By  on February 22, 1994

NEW YORK -- "Sometimes fashion should be offensive," says Wolfgang Joop. "The bizarre is more fascinating to me than a woman in a well-cut pantsuit."

The German designer, who is based in Hamburg, was interviewed last week at his Manhattan penthouse -- once owned by Bill Blass. He was here to promote his women's wear collection, set for an American launch in April at the Bryant Park tent shows, and to begin sketching his men's spring line in a city where he considers himself "an accepted stranger."

"I am not a typical European or American designer," he said. "I want to be myself, carrying my own experience of life." Joop spent the early part of his career as a painter, sculptor, the fashion editor of a German pattern magazine and a fur designer for Revillon before starting his own label -- Joop -- in 1981.

He has transformed his name into a globally recognized brand and built a wholesale and retail empire including men's and women's apparel, fragrance, accessories, jeans, shoes, eyewear, leathergoods, fur and underwear. A children's wear line is set for next year.

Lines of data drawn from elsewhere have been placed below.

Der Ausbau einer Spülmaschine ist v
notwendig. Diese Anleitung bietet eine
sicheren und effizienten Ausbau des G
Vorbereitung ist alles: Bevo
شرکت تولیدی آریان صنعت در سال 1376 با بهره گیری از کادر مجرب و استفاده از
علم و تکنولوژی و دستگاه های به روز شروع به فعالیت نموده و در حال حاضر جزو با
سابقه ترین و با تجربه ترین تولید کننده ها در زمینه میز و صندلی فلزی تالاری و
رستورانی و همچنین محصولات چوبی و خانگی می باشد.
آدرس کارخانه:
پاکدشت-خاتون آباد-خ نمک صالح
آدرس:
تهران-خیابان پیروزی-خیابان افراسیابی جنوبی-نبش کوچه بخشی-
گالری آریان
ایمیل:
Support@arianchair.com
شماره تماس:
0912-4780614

While Joop himself insists he stays away from the company's business, Robert Schienberg, president of Joop America, says the company's annual worldwide volume has more than doubled in the past four years. While Schienberg declined to give any figures or projections, trade estimates put Joop's total European volume for 1993 at between $250 million and $300 million.

Joop merchandise is sold in 500 doors in Europe, including six franchised boutiques across the Continent -- with nine more planned for Asia this year.

Although Joop apparel is established in Europe, the designer made his first splash in America with Joop fragrances, licensed by the Lancaster Group USA, two years ago. The scent was reported to have sold $1 million at retail during its first month and is now sold in 2,200 stores.

Joop followed the fragrance launch with a denim division, licensed by Mustang GmbH, and last month he unveiled his men's collection here.

Joop, who says he is 48, said his women's collection of 150 pieces is greatly influenced by his post-World War II childhood in Germany. "It was a time of self-made chic," he said. "Things didn't match so well -- like a flower-print dress and a man's jacket -- and the fabrics looked like they had seen better days." As an example of his touch of humor, he cited an evening dress of gray flannel studded with rhinestones included in his fall collection.As for price, Joop said: "I like to have a range from quite affordable to quite expensive." A simple dress retails for $240, while a beaded suspender dress with a transparent top is $1,100.

The collection uses such fabrics as wool and cashmere in knee-length dresses, boyish pantsuits, sweaters and coats. The collection, he said, will also feature prints and such colors as baby blue, apple green and pink.

As for other designers, Joop said he admires Yohji Yamamoto and Comme des Garcons.

However, he dismissed many of the current European designers as "frivolous" -- without mentioning names.

For Joop, who considers himself a global designer, success in America means "really being accepted by the world."